Targeting DNA Damage Repair and Immune Checkpoint Proteins for Optimizing the Treatment of Endometrial Cancer

Abstract

The dependence of cancer cells on the DNA damage response (DDR) pathway for the repair of endogenous- or exogenous-factor-induced DNA damage has been extensively studied in various cancer types, including endometrial cancer (EC). Targeting one or more DNA damage repair protein with small molecules has shown encouraging treatment efficacy in preclinical and clinical models. However, the genes coding for DDR factors are rarely mutated in EC, limiting the utility of DDR inhibitors in this disease. In the current review, we recapitulate the functional role of the DNA repair system in the development and progression of cancer. Importantly, we discuss strategies that target DDR proteins, including PARP, CHK1 and WEE1, as monotherapies or in combination with cytotoxic agents in the treatment of EC and highlight the compounds currently being evaluated for their efficacy in EC in clinic. Recent studies indicate that the application of DNA damage agents in cancer cells leads to the activation of innate and adaptive immune responses; targeting immune checkpoint proteins could overcome the immune suppressive environment in tumors. We further summarize recently revolutionized immunotherapies that have been completed or are now being evaluated for their efficacy in advanced EC and propose future directions for the development of DDR-based cancer therapeutics in the treatment of EC.

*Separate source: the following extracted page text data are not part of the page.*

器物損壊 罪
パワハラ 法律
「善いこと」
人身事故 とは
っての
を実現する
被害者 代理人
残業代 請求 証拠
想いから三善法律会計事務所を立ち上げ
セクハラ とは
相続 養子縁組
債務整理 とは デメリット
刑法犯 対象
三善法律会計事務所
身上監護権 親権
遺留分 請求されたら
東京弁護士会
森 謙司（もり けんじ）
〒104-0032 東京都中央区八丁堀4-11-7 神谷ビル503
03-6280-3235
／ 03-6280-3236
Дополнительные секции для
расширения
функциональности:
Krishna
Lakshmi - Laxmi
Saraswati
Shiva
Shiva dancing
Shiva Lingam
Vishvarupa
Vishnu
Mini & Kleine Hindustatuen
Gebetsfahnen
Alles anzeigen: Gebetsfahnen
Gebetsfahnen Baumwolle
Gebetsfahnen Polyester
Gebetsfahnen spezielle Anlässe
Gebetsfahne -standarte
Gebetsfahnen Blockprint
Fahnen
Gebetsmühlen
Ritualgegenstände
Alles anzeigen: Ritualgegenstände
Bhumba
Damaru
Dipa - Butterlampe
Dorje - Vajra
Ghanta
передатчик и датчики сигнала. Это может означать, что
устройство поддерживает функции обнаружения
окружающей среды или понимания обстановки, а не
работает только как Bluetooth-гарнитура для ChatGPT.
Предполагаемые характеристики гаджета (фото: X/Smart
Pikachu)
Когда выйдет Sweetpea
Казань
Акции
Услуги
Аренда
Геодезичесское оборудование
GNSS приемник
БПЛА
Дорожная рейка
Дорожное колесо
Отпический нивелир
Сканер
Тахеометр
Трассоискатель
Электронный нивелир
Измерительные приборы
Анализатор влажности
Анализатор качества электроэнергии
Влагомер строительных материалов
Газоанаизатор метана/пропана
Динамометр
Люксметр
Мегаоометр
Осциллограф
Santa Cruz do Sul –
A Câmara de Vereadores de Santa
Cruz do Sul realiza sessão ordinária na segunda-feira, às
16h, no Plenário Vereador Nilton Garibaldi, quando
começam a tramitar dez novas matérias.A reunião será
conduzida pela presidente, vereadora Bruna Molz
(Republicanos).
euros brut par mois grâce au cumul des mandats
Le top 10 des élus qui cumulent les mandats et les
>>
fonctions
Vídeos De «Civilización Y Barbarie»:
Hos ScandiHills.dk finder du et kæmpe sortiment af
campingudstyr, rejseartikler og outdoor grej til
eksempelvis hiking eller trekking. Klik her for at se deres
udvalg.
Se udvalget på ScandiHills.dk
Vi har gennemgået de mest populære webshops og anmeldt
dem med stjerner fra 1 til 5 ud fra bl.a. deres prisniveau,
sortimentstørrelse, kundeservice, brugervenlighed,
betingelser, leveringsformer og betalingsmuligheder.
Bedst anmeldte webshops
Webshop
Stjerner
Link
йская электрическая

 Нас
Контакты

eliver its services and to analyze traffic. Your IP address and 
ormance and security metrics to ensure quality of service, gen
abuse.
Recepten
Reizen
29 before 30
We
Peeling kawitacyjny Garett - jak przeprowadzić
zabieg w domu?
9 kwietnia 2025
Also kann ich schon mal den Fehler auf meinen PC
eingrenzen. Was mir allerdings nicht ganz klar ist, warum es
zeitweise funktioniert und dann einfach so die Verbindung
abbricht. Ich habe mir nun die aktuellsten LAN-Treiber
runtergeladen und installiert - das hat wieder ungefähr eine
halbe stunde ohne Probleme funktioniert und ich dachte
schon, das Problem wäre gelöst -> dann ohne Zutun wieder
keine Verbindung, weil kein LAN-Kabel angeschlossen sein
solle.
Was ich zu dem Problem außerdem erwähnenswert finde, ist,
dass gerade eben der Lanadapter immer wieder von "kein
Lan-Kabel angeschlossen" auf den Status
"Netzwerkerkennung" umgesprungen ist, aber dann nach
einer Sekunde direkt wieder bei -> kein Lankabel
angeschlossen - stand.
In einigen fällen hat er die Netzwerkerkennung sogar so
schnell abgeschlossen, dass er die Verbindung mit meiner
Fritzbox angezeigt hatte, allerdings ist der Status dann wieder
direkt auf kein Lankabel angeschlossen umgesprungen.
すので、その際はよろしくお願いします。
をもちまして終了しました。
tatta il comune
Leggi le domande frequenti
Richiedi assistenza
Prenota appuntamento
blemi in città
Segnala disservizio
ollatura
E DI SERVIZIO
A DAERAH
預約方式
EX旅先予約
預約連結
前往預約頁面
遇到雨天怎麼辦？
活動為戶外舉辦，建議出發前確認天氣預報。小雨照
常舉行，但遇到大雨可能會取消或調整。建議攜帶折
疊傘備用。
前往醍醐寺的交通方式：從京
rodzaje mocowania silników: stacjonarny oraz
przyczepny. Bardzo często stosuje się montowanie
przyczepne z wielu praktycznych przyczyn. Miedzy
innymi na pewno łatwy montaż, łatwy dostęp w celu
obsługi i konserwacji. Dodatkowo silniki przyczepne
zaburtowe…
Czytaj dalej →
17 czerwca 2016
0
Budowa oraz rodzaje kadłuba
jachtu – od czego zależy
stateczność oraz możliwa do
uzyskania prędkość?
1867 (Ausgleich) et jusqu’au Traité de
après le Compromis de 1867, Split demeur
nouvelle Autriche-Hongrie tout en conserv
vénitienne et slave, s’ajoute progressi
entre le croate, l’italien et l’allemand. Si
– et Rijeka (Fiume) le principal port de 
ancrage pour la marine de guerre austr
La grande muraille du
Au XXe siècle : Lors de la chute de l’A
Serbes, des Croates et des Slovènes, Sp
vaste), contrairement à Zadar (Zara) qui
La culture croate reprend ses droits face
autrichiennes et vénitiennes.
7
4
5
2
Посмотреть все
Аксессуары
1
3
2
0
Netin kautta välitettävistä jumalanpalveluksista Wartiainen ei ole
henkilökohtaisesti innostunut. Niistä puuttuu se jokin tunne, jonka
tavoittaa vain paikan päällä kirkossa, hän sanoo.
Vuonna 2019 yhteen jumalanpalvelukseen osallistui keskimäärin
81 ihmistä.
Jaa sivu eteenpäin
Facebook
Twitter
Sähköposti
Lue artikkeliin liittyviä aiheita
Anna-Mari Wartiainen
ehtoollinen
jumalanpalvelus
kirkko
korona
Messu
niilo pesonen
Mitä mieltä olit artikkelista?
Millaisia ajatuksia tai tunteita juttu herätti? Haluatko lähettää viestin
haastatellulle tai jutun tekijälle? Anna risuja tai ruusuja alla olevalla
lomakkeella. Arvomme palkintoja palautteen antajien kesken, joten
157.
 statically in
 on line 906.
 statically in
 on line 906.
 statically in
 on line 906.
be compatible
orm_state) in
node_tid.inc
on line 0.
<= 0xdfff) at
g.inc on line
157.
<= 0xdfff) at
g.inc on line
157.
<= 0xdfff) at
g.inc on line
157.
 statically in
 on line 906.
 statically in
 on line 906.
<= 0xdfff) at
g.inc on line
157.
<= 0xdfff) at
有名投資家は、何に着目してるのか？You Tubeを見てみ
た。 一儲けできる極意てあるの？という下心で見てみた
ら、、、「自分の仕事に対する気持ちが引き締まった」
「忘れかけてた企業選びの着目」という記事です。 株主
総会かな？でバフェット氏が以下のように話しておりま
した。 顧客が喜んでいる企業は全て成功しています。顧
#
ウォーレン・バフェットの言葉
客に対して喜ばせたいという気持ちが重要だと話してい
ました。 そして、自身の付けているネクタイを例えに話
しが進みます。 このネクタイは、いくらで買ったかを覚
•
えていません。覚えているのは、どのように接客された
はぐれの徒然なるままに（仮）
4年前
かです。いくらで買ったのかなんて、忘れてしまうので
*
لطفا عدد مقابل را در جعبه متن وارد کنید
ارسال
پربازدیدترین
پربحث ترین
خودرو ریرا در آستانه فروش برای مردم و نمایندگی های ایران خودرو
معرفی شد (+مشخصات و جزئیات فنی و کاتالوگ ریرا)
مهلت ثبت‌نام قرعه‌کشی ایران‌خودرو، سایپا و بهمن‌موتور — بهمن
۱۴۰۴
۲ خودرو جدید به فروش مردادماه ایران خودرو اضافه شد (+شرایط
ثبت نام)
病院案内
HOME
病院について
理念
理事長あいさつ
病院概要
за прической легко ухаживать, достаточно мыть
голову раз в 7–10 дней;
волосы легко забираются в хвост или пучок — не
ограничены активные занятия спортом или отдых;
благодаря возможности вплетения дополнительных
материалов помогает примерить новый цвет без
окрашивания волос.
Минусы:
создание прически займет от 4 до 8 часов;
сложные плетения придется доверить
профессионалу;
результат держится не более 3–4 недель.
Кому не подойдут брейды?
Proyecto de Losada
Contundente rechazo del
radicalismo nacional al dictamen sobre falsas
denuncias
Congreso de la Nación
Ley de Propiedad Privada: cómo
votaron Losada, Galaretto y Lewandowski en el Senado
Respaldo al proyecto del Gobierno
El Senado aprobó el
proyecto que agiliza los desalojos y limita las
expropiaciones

Keywords: DNA damage repair; PARP; endometrial cancer; immunotherapy.

Figure 1

The repair of single-strand DNA breaks via BER. (Left: short-patch BER) The damaged bases are removed by DNA glycosylase, then the remaining abasic site (Ab) is cleaved by an apurinic/apyrimidinic endonuclease, leaving a 1-bp DNA gap. The 5′ abasic sugar is removed by DNA polymerase β (POLβ), which inserts a new nucleotide into the DNA gap. Finally, the nick is ligated by DNA ligase 3 (LIG3). (Right: long-patch BER) In long-patch repair, about 2–30 nucleotides are replaced. Polyβ induces the formation of an extended gap, then the gap displaces the 5′-terminus to create a flap that is excised by FEN1. Finally, the DNA ligase 1 ligates 5′ and 3′ nicks.

Figure 2

DNA double-strand breaks by homologous recombination. The first step for homologous recombination includes the initiation of end resection, which is mediated by the CtIP—MRN complex (short-patch) or the EXO1/DNA2 (long-patch) nuclease. DNA end resection leads to the generation of 3′ssDNA overhangs, which are bound by replication protein A. Then, BRCA2 exchanges replication protein A on the DNA ends to promote the formation of RAD51 nucleoprotein filaments. The RAD51–ssDNA nucleoprotein filaments mediates homology search by invasion of template dsDNA. Furthermore, the RAD51–ssDNA nucleoprotein filaments form a synaptic complex that contains a three-stranded DNA helix intermediate. In this process, DNA polymerase δ (Pol δ) plays an important role in the synthesis of nascent strands.

Figure 3

Non-homologous end joining repair mediates the repair of DNA double-strand breaks. DNA double-strand breaks can be repaired via c-NHEJ (left), A-NHEJ (middle), and single-strand annealing (SSA) (right). 53BP1 is a positive regulator of c-NHEJ, and the process usually requires 4-bp microhomology. A-NHEJ, also called microhomology-mediated end joining, requires 2–20 bp microhomology for break repair. PARP1 and Pol θ are important for A-NHEJ. Higher levels of resection can further promote SSA repair pathway, which requires >25 bp microhomology. BLM and EXO1 account for additional resections in SSA. Replication protein A binds and stabilizes ssDNA and promotes SSA. RAD52-mediated annealing of a homologous sequence is important for SSA. ERCC1/XPF cuts the remaining 3′ nonhomologous ssDNA prior to ligation by DNA LIG1.

Figure 4

DNA damage repair blockade stimulates innate antitumor immunity via the cGAS-STING pathway. Upon DNA damage, DNA repair proteins are recruited to DNA damage sites for DNA repair. Inhibition of components of the repair pathway leads to cell-cycle checkpoint abrogation and inappropriate mitotic entry, and ultimately, induces mitotic catastrophe. In addition to being cytotoxic, DDR inhibitors exhibit antitumor immunity. PARPi, ATRi, or CHK1i-induced DSBs generate cytosolic dsDNA fragments, which activate the cGAS-STING innate immune pathway to initiate the IFN-γ response. This innate immune response upregulates chemokines, such like CCL5 or CXCL10, to enhance T cell recruitment. Moreover, PD-L1 expression is upregulated by IFN-γ that may lead to T cell exhaustion, an effect that can be abrogated using PD-1 or PD-L1 antibodies.